M. le ministre de la justice (M. d’Anethan). - Je dois déclarer, messieurs, que
je ne puis me rallier à la suppression, proposée par la section centrale, de la
disposition relative à la surveillance de la police. J'ai de plus proposé une
disposition additionnelle qui permet de prononcer cette surveillance ainsi
qu'une amende et l'interdiction des droits mentionnés à l'article 42, contre
les personnes coupables d'un des délits prévus par l'article 3 du décret du 20
juillet 1831, au moins par la partie non abrogée de cet article. Je pense,
messieurs, pouvoir, en peu de mots, justifier cette addition que je propose à
l'article en discussion.
Il a été dit à la section centrale qu'il était extraordinaire de
comminer des peines plus sévères contre les offenses envers la personne royale
que contre les attaques à l'autorité constitutionnelle du Roi ou à celle des
chambres.
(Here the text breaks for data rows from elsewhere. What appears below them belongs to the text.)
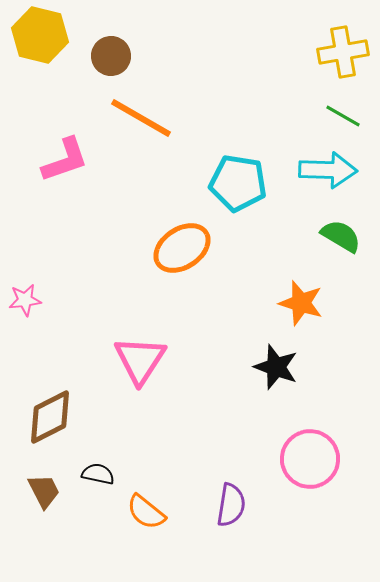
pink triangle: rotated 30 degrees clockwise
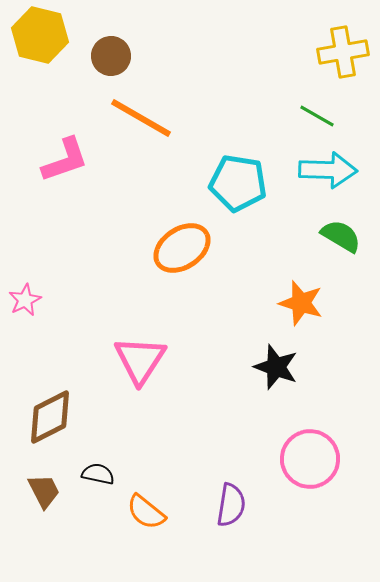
green line: moved 26 px left
pink star: rotated 20 degrees counterclockwise
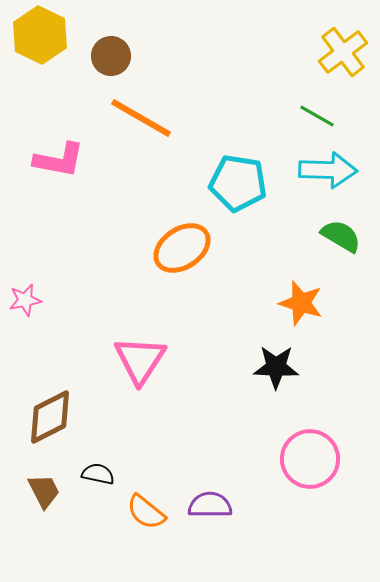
yellow hexagon: rotated 12 degrees clockwise
yellow cross: rotated 27 degrees counterclockwise
pink L-shape: moved 6 px left; rotated 30 degrees clockwise
pink star: rotated 16 degrees clockwise
black star: rotated 18 degrees counterclockwise
purple semicircle: moved 21 px left; rotated 99 degrees counterclockwise
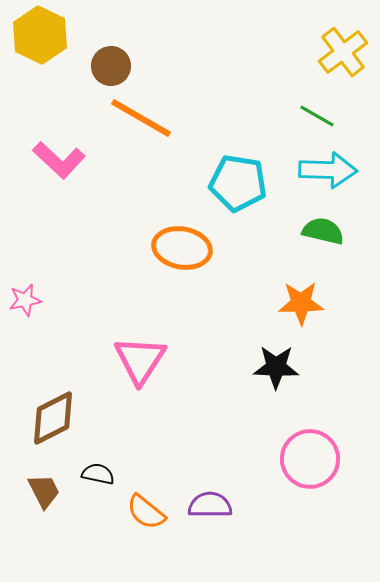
brown circle: moved 10 px down
pink L-shape: rotated 32 degrees clockwise
green semicircle: moved 18 px left, 5 px up; rotated 18 degrees counterclockwise
orange ellipse: rotated 44 degrees clockwise
orange star: rotated 18 degrees counterclockwise
brown diamond: moved 3 px right, 1 px down
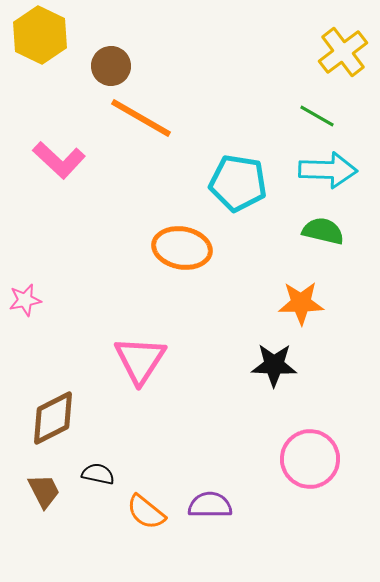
black star: moved 2 px left, 2 px up
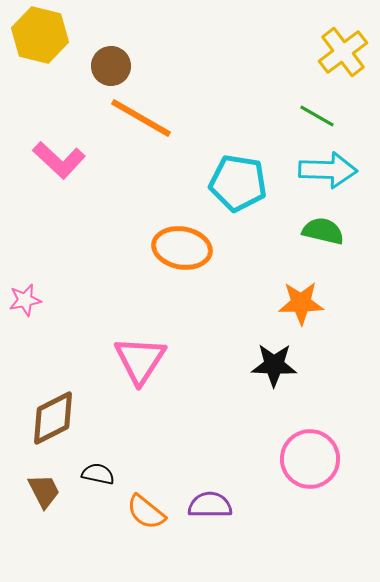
yellow hexagon: rotated 12 degrees counterclockwise
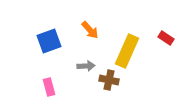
Des membres de la section centrale ont répondu qu'il pouvait résulter
de cette observation la nécessité de mettre sur la même ligne les peines pour
ces deux espèces de délits ; c'est ce que j'ai fait par mon amendement.
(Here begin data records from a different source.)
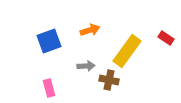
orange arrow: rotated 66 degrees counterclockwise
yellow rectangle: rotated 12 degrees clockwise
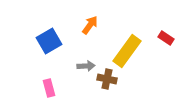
orange arrow: moved 5 px up; rotated 36 degrees counterclockwise
blue square: rotated 10 degrees counterclockwise
brown cross: moved 2 px left, 1 px up
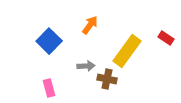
blue square: rotated 15 degrees counterclockwise
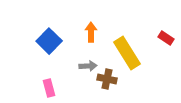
orange arrow: moved 1 px right, 7 px down; rotated 36 degrees counterclockwise
yellow rectangle: moved 2 px down; rotated 68 degrees counterclockwise
gray arrow: moved 2 px right
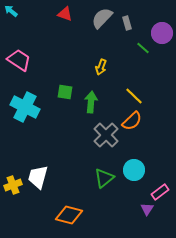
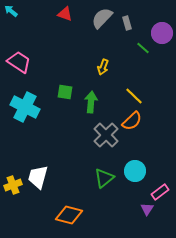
pink trapezoid: moved 2 px down
yellow arrow: moved 2 px right
cyan circle: moved 1 px right, 1 px down
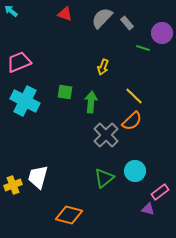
gray rectangle: rotated 24 degrees counterclockwise
green line: rotated 24 degrees counterclockwise
pink trapezoid: rotated 55 degrees counterclockwise
cyan cross: moved 6 px up
purple triangle: moved 1 px right; rotated 48 degrees counterclockwise
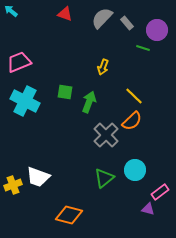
purple circle: moved 5 px left, 3 px up
green arrow: moved 2 px left; rotated 15 degrees clockwise
cyan circle: moved 1 px up
white trapezoid: rotated 85 degrees counterclockwise
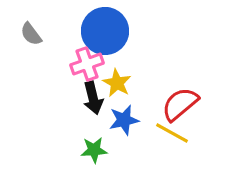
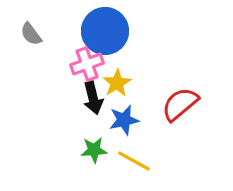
yellow star: rotated 12 degrees clockwise
yellow line: moved 38 px left, 28 px down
Je pense que ces dispositions se justifient facilement par la nature des
faits que ces dispositions sont destinées à réprimer et à punir.
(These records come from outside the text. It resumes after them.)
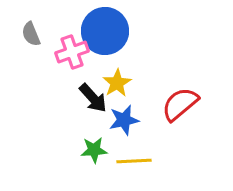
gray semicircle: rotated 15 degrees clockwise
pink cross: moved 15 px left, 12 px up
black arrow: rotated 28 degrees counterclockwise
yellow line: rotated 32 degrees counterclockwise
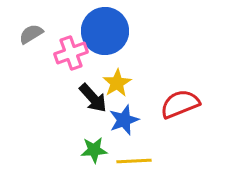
gray semicircle: rotated 80 degrees clockwise
pink cross: moved 1 px left, 1 px down
red semicircle: rotated 18 degrees clockwise
blue star: rotated 8 degrees counterclockwise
La surveillance de la police, telle qu'elle est organisée par la loi de
1830, donne un seul droit, celui d'interdire le séjour de telle localité à
l'individu placé sous cette surveillance. Ainsi, on ne peut pas assigner à cet
individu telle ou telle localité comme habitation, mais on peut lui interdire
d'habiter un lieu déterminé, le lieu, par exemple, où se trouve la personne
qu'il aura offensée.
Si des individus se permettent des offenses
graves soit envers le Roi, soit envers les chambres, il est naturel que la loi
donne aux tribunaux le droit d'interdire à ces individus le séjour de la
localité où se trouve le Roi, et où s'exerce l'autorité des chambres ; alors
que la loi de 1831 accorde la faculté de prononcer la surveillance de la police
pour les délits d'une moindre importance, il serait extraordinaire de ne pas
l'accorder pour des délits aussi graves que ceux qu'il s'agit de punir..
D'ailleurs, cette surveillance, à appliquer comme elle s'applique maintenant,
trouve sa justification dans le Code pénal lui-même.
Lorsqu'un individu a insulté un magistrat, un fonctionnaire public, il
peut, aux termes de l'art. 229 du code pénal, être condamné à s'éloigner du
lieu où siège ce magistral ; trouverait-on extraordinaire d'appliquer cette
disposition au délit d'offense envers la personne du Roi, envers les chambres ?
Ces courtes observations me paraissent justifier suffisamment la
proposition primitive du gouvernement, que je crois devoir maintenir.
M. Van Cutsem. - Messieurs, quatre de nos six sections ont examiné
l'article 3, et l'ont adopté à une grande majorité ; la troisième section l'a
même adopté par sept voix contre une. A la section centrale, il n'en a pas été
de même pour tout l'article 3 ; sa première partie, celle relative à la faculté
donnée aux juges d'interdire au coupable l'exercice de tout ou partie des
droits civiques, civils et de famille, a été adoptée sans observation ; mais il
n'en a pas été de même de celle qui veut soumettre à la surveillance de la
police les condamnés pour offenses envers le Roi ou la famille royale.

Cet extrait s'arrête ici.